Hydrocodeine 5 mg to 40 mg

Dextropropoxyphene 12 mg to 260 mg

Buprenorphine 0.2 mg to 1.6 mg

Oxymorphone 0.25 mg to 2 mg

Fentanyl 0.5 mg to 10 mg

11. A pharmaceutical composition according to any preceding claim, wherein the etodolac is in the form of a pharmaceutically acceptable salt or a pharmaceutically acceptable ester.

12. A pharmaceutical composition according to any preceding claim, wherein the opioid analgesic is in the form of a pharmaceutically acceptable salt or pharmaceutically acceptable complex.

13. The use of etodolac in the preparation of a medicament for treating pain by administering etodolac and an opioid analgesic.
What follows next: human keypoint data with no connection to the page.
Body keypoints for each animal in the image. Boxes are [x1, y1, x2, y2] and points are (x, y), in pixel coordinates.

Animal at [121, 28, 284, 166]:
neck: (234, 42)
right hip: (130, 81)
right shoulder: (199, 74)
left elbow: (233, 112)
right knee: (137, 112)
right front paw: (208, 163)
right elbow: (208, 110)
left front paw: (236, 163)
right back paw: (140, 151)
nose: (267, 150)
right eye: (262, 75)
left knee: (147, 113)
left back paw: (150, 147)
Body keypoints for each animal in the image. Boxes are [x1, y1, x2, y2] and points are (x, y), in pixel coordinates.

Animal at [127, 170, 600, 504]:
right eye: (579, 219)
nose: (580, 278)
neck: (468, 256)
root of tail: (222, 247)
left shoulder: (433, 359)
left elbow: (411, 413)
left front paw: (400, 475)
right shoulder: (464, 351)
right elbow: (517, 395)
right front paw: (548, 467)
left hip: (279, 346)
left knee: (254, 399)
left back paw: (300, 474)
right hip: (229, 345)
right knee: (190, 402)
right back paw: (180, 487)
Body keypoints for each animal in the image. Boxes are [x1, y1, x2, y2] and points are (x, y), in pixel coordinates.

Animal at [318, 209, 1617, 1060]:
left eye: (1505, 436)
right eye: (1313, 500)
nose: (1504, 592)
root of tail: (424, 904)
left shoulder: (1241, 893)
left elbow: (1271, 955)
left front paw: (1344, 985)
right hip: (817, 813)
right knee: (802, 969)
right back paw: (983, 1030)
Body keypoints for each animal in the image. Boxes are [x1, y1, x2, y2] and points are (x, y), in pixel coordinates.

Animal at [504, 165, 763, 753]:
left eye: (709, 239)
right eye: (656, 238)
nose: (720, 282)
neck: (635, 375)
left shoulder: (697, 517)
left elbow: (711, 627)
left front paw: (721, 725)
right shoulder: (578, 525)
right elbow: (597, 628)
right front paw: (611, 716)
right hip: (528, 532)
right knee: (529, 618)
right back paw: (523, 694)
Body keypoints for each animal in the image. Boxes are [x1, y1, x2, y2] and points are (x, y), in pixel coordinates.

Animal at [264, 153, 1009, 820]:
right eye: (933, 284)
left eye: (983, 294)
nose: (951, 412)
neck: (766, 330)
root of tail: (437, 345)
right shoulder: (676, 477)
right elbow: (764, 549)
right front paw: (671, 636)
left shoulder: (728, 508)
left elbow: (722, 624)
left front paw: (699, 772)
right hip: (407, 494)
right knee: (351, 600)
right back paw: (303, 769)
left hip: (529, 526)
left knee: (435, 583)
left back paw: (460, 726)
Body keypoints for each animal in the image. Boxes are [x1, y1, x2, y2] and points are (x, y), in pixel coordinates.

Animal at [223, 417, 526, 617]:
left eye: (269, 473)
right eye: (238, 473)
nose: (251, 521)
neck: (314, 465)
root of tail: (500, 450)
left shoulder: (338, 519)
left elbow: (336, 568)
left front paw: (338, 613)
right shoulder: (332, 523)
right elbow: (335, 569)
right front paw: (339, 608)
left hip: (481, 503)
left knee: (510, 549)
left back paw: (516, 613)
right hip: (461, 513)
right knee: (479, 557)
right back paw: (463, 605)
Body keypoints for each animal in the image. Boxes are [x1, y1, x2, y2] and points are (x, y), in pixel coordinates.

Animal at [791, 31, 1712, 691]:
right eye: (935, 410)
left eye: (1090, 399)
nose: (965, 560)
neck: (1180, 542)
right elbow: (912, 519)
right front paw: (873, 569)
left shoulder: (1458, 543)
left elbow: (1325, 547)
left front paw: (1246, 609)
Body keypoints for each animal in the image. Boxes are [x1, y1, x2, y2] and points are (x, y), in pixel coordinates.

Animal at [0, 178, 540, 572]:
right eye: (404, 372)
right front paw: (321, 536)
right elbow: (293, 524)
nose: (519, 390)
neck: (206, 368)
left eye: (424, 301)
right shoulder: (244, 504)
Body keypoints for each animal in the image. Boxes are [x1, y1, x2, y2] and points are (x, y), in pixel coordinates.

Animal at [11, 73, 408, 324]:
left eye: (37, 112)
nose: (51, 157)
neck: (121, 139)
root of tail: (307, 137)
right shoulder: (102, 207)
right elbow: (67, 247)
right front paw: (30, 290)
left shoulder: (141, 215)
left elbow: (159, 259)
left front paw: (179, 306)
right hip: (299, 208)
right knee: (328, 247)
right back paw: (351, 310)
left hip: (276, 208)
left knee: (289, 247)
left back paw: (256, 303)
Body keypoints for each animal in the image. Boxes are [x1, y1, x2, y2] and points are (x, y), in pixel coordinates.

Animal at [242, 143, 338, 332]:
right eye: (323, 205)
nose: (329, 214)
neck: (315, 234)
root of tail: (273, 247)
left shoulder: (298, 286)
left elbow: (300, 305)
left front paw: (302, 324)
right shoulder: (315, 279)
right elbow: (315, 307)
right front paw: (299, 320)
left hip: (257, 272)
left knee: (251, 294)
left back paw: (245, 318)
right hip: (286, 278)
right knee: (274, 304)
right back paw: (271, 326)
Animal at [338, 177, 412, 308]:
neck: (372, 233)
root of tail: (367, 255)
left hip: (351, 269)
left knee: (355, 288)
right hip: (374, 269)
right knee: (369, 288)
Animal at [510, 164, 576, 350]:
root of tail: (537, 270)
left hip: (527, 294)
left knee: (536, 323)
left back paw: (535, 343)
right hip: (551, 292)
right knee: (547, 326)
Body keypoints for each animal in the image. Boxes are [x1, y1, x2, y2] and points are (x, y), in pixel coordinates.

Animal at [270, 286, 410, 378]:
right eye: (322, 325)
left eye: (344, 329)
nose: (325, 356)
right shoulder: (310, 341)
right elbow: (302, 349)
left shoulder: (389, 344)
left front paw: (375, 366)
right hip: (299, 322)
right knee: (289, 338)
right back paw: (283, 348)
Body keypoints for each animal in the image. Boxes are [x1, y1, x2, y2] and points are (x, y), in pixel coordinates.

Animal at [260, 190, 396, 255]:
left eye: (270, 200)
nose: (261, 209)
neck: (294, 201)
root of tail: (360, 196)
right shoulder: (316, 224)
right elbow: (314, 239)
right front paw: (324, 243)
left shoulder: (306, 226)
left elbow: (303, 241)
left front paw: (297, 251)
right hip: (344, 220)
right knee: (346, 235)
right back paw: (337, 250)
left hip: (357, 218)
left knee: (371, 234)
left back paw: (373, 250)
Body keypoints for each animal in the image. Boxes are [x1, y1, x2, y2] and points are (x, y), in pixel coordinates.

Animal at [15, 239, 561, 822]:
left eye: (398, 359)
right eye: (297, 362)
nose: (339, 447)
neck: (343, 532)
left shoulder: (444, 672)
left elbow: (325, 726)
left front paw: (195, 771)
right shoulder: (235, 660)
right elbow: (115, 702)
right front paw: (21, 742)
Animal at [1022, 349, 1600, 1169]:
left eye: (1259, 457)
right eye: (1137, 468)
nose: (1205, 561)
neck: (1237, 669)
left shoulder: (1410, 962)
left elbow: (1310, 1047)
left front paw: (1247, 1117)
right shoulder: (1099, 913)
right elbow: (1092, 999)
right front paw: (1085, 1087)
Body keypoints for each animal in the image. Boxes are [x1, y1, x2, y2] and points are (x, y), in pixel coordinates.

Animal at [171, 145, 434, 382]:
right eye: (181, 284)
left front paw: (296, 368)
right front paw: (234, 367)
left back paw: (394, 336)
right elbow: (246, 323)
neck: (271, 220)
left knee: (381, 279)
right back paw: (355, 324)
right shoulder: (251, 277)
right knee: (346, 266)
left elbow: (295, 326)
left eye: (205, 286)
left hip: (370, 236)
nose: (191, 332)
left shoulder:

14. A method of treating pain comprising administering to a patient in need of such treatment a non-toxic therapeutically effective amount of etodolac and opioid analgesic.

15. A method according to claim 14, wherein the etodolac and opioid analgesic are adminstered as a single composition.

16. The use of etodolac in the preparation of a medicament for inhibiting a COX- 1 or COX-2 mediated disease by administering etodolac and an opioid analgesic.

17. A method of inhibiting a COX-1 or COX-2 mediated disease comprising administering to a patient in need of such treatment a non-toxic therapeutically effective amount of etodolac and opioid analgesic.

18. A method according to claim 17, wherein the etodolac and opioid analgesic are adminstered as a single composition.